The Transmontana tourist area is basically a region covering the north-east to the central-east part of Portugal, and covering areas know as the Trás-os-Montes, Beira Alta and Beira Baixa. The main towns of this vast Transmontana area are Bragança, Castelo Branco, Chaves, Guarda, Vila Real and Viseu. Most of these towns are close to the Portuguese border to Spain and have been historically much involved in defending the kingdom.
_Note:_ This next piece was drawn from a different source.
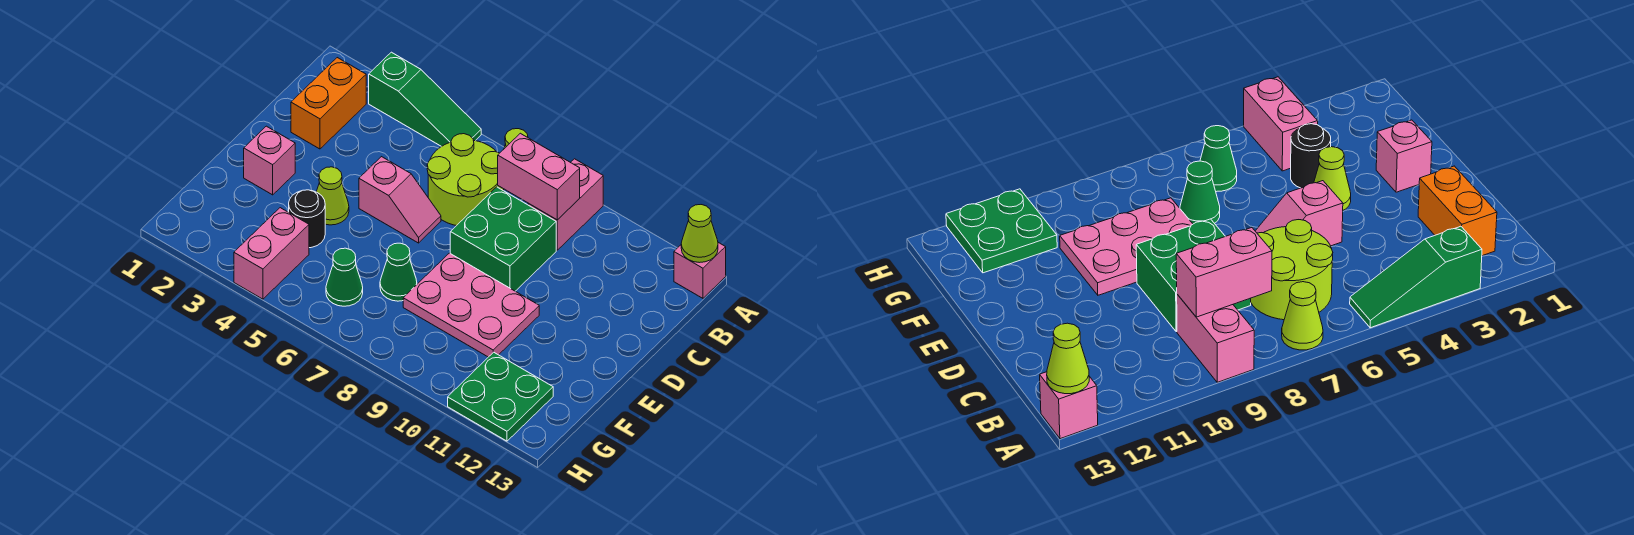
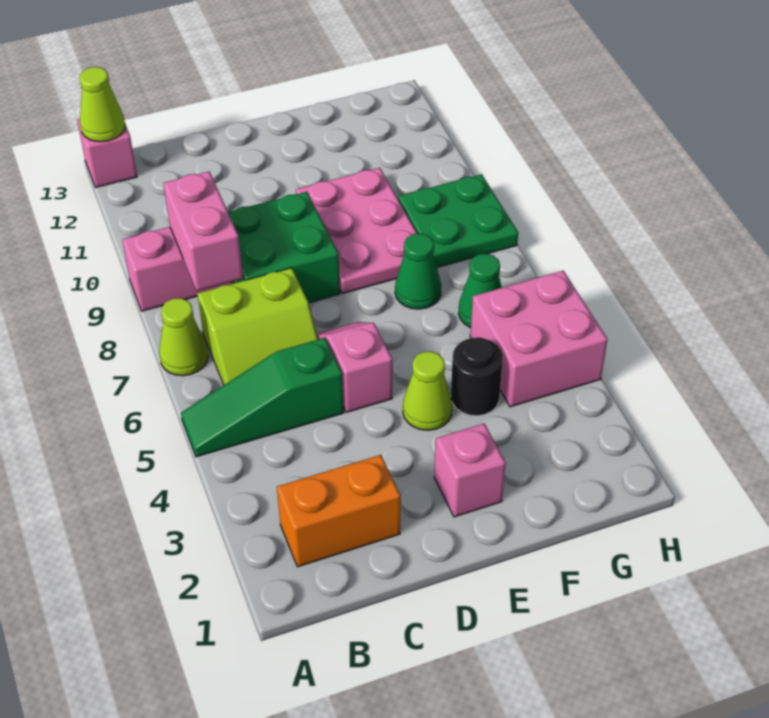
green 1x3 slope [369,52,481,147] -> green 1x3 slope turned to [181,338,344,457]
lime 2x2 round brick [427,134,504,226] -> lime 2x2 slope [197,268,318,385]
pink 1x2 brick [234,208,309,299] -> pink 2x2 brick [470,271,607,407]
green 2x2 plate [448,352,553,441] -> green 2x2 plate moved to [398,174,518,267]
The only other main town in this region is Covilhã which was a popular settlement for shepherds and was granted its status as a town in 1166. It later developed as a centre for the textile industry but in more recent history was a health resort due to its good air and waters.
Together, they represent most of the mountainous areas of Portugal to include, Serra de Aço, Serra de Alvão, Serra de Bornes, Serra da Estrela, Serra da Lapa, Serra do Larouco, Serra da Leomil, Serra do Mogadouro, Serra de Montezinho, Serra da Morofa and Serra de Reboredo.
Of all these mountain ranges of the most prominent is the Serra da Estrela that rises to 1.993 metres (6.539 feet).
During the winter the very top area of Serra da Estrela provides a ski resort but with somewhat limited runs for any experienced ski enthusiast.
The past weather conditions have not been sufficiently reliable to create a large resort for this sport. The bare granite of this range of mountains has virtually insufficient vegetation to support more than the grazing of sheep. These sheep provide the most rated cheese of all in Portugal and is known by the trade name of "Serra".
Like most mountain areas this is a popular location for walkers offering fascinating flora and panoramic views. The area has also developed a special breed of dog after which it is named. These dogs are generally prove to be very intelligent, brave and loyal to their owners. Their thick heavy coat helps as a natural protection to survive the regions cold winter climate.
This Transmontana area also abounds in historic castles which acted from medieval times as a line of defence against the often invading Spanish and French armies. In many town visitors can find castles and forts that have for the better part withstood the results of battles and misfortune. Many of these monuments are associated with small medieval villages and even standing alone in the countryside.
Starting from the northern boarder the most interesting locations are Montalegre, Chaves, Monforte de Rio Livre, Bragança, Algoso, Ansiães, Numão and Freixo de Espada á Cinta. Moving further south there is Penedono, Marialva, Castelo Rodrigo, Trancoso, Pihel, Almeida, Celorico da Beira, Linhares, Belmonte, Sabugal, Sortleha, Penamacor, Monsanto and Idana-a-Velha.
Economically this whole area is generally considered the poorest in Portugal and it has been a tradition for many of the younger people of this area to emigrate to other countries in order to make a sufficiently good living to be able to send funds back to assist their families.
An exception to this situation can be found on the lower slopes of mountain ranges, and in the valleys where the locals reap their living from forms of agriculture.
A particularly richer region is to be found in the middle River Douro area which has concentrated for some centuries on the maintaining of vineyards for the important production of some of Portugal's fine wines and the even more famous "port wine".
Visitors may visit or join conducted tours of most of these vineyards and sample their produce. An interesting historical fact is that in 1756 the foundation of the "Companhia da Agricultura dos Vinhos do Alto Douro was the first demarcation of wine areas introduced in the whole world.
An very interesting way to see and feel the true culture and history of this region is to stay in one of the many Pousadas, most of which are heavily steeped in local atmosphere and with historic architecture of the region.